副業での残業代問題は、複数の会社との交渉が並行するため、一人で対応するには負担が大きくなりがちです。証拠が揃ったら早めに専門家へ相談し、確実に権利を回収してください。


免責事項: 本記事は労働問題に関する一般的な情報提供を目的としており、個別の法的アドバイスではありません。具体的な対応については、労働基準監督署・弁護士・法テラス等の専門機関にご相談ください。法令は改正される場合があります。最新情報は厚生労働省公式サイトをご確認ください。

よくある質問(FAQ)

Q. 副業で複数社に勤めている場合、合計労働時間で残業代を請求できますか?
A. できません。各社は自社の雇用契約範囲でのみ残業代支払い義務を負うため、各社で独立して計算するのが原則です。

Q. A社8時間+B社4時間=12時間働いた場合、超過分の4時間を請求できますか?
A. できません。

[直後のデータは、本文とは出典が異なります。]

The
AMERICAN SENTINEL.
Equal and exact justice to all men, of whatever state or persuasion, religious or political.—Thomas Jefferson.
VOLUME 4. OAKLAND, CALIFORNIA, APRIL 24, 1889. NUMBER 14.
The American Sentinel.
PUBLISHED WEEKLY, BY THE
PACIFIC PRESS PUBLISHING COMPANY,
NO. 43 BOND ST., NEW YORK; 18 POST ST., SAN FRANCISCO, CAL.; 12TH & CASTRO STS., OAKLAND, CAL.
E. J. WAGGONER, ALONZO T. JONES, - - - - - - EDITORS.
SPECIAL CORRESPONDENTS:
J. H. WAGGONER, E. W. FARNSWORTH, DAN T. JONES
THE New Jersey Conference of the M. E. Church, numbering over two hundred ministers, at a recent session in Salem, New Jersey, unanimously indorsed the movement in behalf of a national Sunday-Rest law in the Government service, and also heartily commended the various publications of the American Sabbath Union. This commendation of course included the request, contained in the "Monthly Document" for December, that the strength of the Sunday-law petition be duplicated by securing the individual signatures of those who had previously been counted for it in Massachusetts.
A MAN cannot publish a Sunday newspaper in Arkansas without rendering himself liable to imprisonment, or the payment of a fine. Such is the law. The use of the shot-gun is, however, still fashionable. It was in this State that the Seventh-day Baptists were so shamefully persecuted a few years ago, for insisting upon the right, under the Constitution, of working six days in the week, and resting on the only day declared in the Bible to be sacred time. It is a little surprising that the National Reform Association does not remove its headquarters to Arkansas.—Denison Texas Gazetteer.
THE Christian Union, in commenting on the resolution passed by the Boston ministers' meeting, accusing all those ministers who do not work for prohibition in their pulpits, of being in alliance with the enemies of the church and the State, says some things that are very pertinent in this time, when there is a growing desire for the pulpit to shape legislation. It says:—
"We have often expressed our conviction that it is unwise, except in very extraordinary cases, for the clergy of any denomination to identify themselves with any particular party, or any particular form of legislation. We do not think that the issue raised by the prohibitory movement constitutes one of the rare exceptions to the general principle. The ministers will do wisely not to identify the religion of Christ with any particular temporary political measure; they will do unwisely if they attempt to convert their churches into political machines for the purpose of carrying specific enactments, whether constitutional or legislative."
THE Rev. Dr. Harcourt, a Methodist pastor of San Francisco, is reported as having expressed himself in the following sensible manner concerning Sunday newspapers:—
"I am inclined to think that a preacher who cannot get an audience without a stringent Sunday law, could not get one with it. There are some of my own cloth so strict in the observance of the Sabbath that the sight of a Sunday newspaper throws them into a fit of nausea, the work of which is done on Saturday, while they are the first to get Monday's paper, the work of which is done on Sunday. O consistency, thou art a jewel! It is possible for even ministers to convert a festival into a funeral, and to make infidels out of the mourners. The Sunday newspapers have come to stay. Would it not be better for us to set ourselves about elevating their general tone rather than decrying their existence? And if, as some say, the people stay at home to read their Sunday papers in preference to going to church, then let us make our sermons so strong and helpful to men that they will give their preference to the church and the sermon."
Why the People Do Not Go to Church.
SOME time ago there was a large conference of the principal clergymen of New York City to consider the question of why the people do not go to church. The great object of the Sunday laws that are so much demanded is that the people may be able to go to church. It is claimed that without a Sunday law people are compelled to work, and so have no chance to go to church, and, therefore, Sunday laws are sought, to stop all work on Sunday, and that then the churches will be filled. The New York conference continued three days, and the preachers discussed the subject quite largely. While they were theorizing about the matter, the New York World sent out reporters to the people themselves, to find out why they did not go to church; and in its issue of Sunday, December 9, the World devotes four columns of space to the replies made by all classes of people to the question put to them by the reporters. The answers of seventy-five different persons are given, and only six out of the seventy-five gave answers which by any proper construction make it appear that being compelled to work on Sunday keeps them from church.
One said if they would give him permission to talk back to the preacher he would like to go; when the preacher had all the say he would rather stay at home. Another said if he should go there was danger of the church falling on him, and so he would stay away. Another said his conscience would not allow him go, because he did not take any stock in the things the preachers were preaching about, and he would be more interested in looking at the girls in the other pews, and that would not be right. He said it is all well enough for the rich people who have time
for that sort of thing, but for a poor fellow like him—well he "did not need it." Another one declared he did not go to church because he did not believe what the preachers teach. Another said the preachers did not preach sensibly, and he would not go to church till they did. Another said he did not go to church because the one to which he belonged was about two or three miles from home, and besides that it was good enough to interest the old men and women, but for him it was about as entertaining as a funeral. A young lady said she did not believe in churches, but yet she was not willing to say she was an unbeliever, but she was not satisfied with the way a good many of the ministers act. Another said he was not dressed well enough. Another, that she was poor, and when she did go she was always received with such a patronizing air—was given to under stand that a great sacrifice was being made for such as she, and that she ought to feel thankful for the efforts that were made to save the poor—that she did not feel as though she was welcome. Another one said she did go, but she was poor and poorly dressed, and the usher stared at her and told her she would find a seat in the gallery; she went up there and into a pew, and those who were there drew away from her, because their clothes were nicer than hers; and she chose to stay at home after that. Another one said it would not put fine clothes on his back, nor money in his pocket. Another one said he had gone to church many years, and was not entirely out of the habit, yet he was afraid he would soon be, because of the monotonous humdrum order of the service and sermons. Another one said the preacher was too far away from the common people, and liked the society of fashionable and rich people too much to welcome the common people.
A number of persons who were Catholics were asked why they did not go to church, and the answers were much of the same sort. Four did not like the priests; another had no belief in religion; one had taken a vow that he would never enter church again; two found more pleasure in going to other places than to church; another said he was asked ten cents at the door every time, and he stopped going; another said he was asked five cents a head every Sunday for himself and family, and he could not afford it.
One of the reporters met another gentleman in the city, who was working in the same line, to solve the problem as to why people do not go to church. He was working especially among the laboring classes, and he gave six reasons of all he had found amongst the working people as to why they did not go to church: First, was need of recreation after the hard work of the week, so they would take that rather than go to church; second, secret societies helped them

各社で法定労働時間内なら割増賃金は発生しません。各社が独立して判断するため、合計時間での請求は認められていません。

Q. 副業先での残業代計算で最初に確認することは何ですか?
A. 時給制か月給制かの賃金形態と、各社での所定労働時間(1日・週単位)を確認します。これが計算ベースになります。

Q. 月給制の場合、時給に換算するにはどうしますか?
A. 月給÷月平均所定労働時間で時給を算出し、その時給に1.25を掛けて割増率を適用します。

Q. 副業先に固定残業代がある場合、別途請求できますか?
A. 固定残業代が雇用契約書に明記され、実際の時間外労働がそれを超えている場合のみ、超過分の追加請求が可能です。